Clara guardó silencio. Alicia la vio mover las manos nerviosamente sobre el mantel y sintió, por un momento, una punzada de compasión. Su madre no era mala persona. Solo era una mujer asustada, que había criado a su hija sola y que temía verla sufrir. Pero el miedo no justificaba los prejuicios.
—Mamá —dijo Alicia, con un tono más suave—, te quiero. Eres la persona más importante de mi vida después de Diego. Pero necesito que confíes en mí. Que confíes en mi capacidad para elegir. Diego es maravilloso. Dale una oportunidad. Conócele de verdad, sin prejuicios. Y si después de eso sigues pensando que no es buena persona, te escucharé. Pero no antes.

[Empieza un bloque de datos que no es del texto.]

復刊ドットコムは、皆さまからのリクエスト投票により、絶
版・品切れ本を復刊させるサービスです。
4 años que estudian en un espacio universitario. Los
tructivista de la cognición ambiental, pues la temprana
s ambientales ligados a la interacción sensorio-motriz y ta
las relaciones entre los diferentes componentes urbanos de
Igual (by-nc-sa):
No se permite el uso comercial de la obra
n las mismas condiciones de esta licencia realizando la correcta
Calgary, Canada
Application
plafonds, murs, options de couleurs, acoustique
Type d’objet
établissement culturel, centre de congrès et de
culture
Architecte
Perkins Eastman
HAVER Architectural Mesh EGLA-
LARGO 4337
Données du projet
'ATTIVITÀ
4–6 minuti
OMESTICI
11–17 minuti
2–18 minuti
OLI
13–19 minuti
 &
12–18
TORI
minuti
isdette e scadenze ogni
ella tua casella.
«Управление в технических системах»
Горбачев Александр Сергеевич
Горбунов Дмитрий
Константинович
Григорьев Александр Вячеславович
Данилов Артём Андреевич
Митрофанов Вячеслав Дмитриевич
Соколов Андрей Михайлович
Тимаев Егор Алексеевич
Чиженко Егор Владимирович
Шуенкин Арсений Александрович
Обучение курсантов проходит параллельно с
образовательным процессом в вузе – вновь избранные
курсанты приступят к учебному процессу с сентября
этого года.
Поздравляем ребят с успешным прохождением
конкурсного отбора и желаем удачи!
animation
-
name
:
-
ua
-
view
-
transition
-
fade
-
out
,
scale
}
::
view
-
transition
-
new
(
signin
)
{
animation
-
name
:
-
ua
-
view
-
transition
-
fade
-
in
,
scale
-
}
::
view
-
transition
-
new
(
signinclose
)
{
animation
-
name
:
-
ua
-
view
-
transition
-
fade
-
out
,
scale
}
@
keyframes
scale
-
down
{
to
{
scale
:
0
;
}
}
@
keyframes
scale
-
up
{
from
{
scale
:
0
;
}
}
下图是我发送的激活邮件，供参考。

Clara alzó la vista. Sus ojos estaban húmedos.
—Solo quiero que seas feliz —dijo.
—Y yo lo soy. Mucho. Pero no podré serlo del todo si mi propia madre está en contra de la persona a la que quiero.
—No estoy en contra. Solo... preocupada.
—Pues deja de preocuparte. O por lo menos, preocúpate en silencio. Y, por favor, no vuelvas a hablar de nosotros con Martín. No es asunto suyo.
Clara asintió, aunque su expresión seguía siendo ambivalente. Alicia supo que no la había convencido del todo, pero al menos había plantado una semilla. El resto requeriría tiempo y, sobre todo, que su madre viera con sus propios ojos lo feliz que era junto a Diego.
Cuando volvió a casa, se dejó caer en el sofá con agotamiento. La conversación con su madre la había dejado emocionalmente exhausta, pero también extrañamente ligera. Había dicho lo que tenía que decir. Había defendido su relación con uñas y dientes. Y aunque la batalla no estuviera ganada, al menos había disparado el primer tiro.
El móvil vibró. Era un mensaje de voz de Diego.
—Sé que has ido a hablar con tu madre. No me lo has dicho, pero lo sé. Eres una cabezota y te quiero. Pase lo que pase, no te arrepientas de nada. Estoy contigo.
Alicia sonrió en la penumbra del salón. Se llevó el teléfono al pecho y lo abrazó como si pudiera, de alguna manera, abrazar también a Diego.
«No me arrepiento», pensó. «De nada. De absolutamente nada».
Y apagó la luz, dejando que la noche envolviera sus pensamientos y los meciera hacia un sueño reparador.